Biogas
Was ist Biogas?
Biogas entsteht in speziellen Biogasanlagen durch die Vergärung organischer Stoffe wie z. B. Gülle. Die Zugabe nachwachsender Rohstoffen oder Lebensmittelabfälle, der Co-Fermentate, erhöht den Biogasertrag. 2006 wurden in Deutschland 22 370 GWh an Biogasenergie erzeugt.
Das grüne Gas besteht aus 50 bis 75 Vol% Methan, 25 bis 50 Vol% Kohlendioxid sowie Sauerstoff, Stickstoff und Schwefelwasserstoff und dient auf umweltschonende Weise der Erzeugung von Strom und Wärme.
Wie wird Biogas erzeugt?
Organische Rohstoffe wie Bioabfall, Klärschlamm, Gülle, Fette oder Energiepflanzen werden luftdicht in den Gärbehälter einer Biogasanlage, den Fermenter, gegeben. An der Entstehung des grünen Gases sind anaerobe Mikroorganismen beteiligt, die am besten bei Temperaturen von 37 oder 55 °C arbeiten.
Die qualitative Zusammensetzung und Anzahl dieser Bakterien hängt von der Form der Rohstoffe, pH-Wert, Temperatur und dem generellen Prozess der Faulung ab. Für einen hohen Methan-Anteil muss das Ausgangssubstrat mindestens zur Hälfte aus Wasser bestehen.
Wie funktioniert der Stoffabbau?
Bei der Hydrolyse (Aufspaltung größerer Moleküle durch Wasser) entstehen lösliche Abbauprodukte, – Proteine werden beispielsweise in Aminosäuren und Peptide zerlegt. Die Mikroorganismen wirken als Katalysatoren. Gleichzeitig findet die Fermentation statt, bei der u. a. bis zu 20 % der gesamten Essigsäure sowie Alkohole wie Ethanol entstehen. Schließlich wird die Essigsäure bei der Methanogenese in Methan umgewandelt.

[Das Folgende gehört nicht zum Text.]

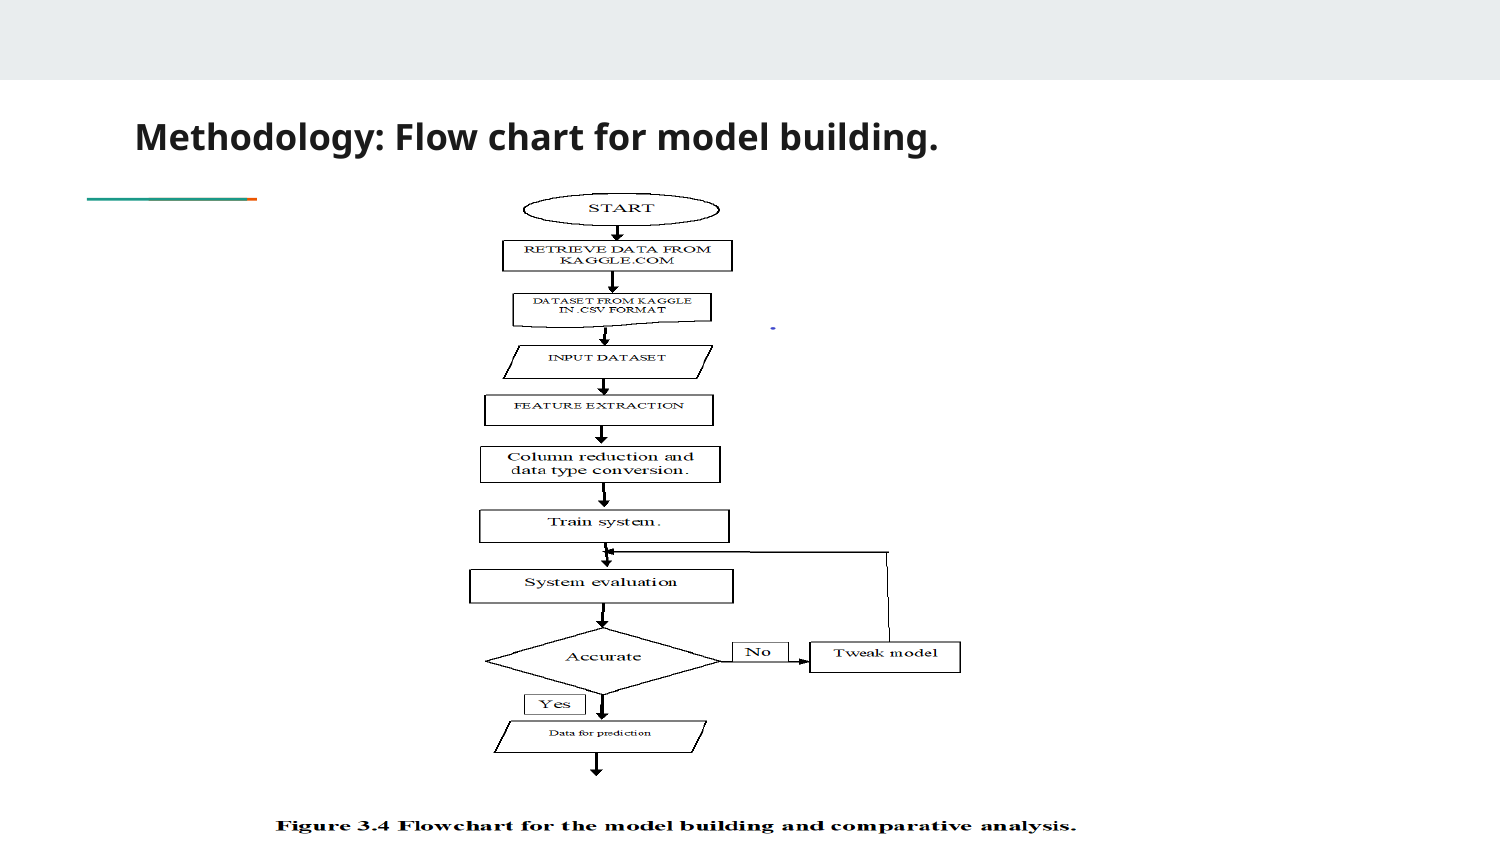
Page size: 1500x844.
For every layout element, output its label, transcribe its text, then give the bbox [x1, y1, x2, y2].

Für ein Fortschreiten des Faulungsprozesses wird die Hälfte der entstandenen Abwärme für den Betrieb der Anlage genutzt, um die Temperatur konstant zu halten. Bei Trockenfermentationen werden lediglich 10 % der erzeugten Wärme benötigt, – man kann daher die übrige Abwärme ganzjährig für andere Heizzwecke wie die Beheizung von Gebäuden oder das Trocknen von Getreide einsetzen.
Biogas im Alltag
Das grüne Gas kommt hauptsächlich in Blockheizkraftwerken zum Einsatz. Zuvor muss das Ausgangsgemisch um seinen Wasseranteil erleichtert, also getrocknet werden; der schädliche Schwefelanteil kann z. B. durch Zufügen von Frischluft neutralisiert oder mittels Entschwefelungsfilter gereinigt werden.
Ein Verbrennungsmotor verwertet das entstandene Produkt, um einen Generator zur Erzeugung von Strom anzutreiben, der dann ins Netz eingespeist wird. Die Die enthaltene Restwärme von Abgase und Motorenkühlwasser lässt sich nützlich zurückgewinnen.
Biogas kann aufbereitet und ins Erdgasnetz eingespeist werden oder als Treibstoff für entsprechende Fahrzeuge dienen, auch ohne dass am Standort der Anlage ein Wärmeabnehmer erforderlich ist.
Das vergorene organische Material kann als hochwertiger Dünger mit guter Stickstoffverfügbarkeit weiterverwertet werden und ist in seiner chemischen Zusammensetzung deutlich weniger aggressiv als Rohgülle.
Vorteile von Biogas
Biogas nutzt nachwachsende Rohstoffe, die direkt vor Ort verfügbar sind. Hiermit wird eine dezentrale Energieversorgung begünstigt, die Regelenergie bereitstellen kann. Seine Leistung lässt sich steuern und dem jeweiligen Bedarf anpassen. Pflanzenteile aus dem Biolandbau wie z. B. Kleegras können wirtschaftlich genutzt werden. Und: Der CO2-Ausstoß ist nahezu neutral.
Auch bei größerem Investitionsaufwand lohnt sich eine Biogasanlage: Nutzt man eine abgestimmte Zusammensetzung von Substratpflanzen, lassen sich die Kosten in Grenzen halten.
Gasdichte Anlagen sind klimafreundlich. Und sofern der Betreiber beim Anbau von Energiepflanzen Monokulturen vermeidet, handelt er mit einer Biogasanlage ökologisch sinnvoll.
Grünes Gas trägt als regenerativer Energieträger für die Strom- und Wärmeerzeugung zu vielfältigen positiven Effekten für eine Gesellschaft bei, die vorausschauend um eine nachhaltige, zukunftsträchtige Energieversorgung bemüht ist.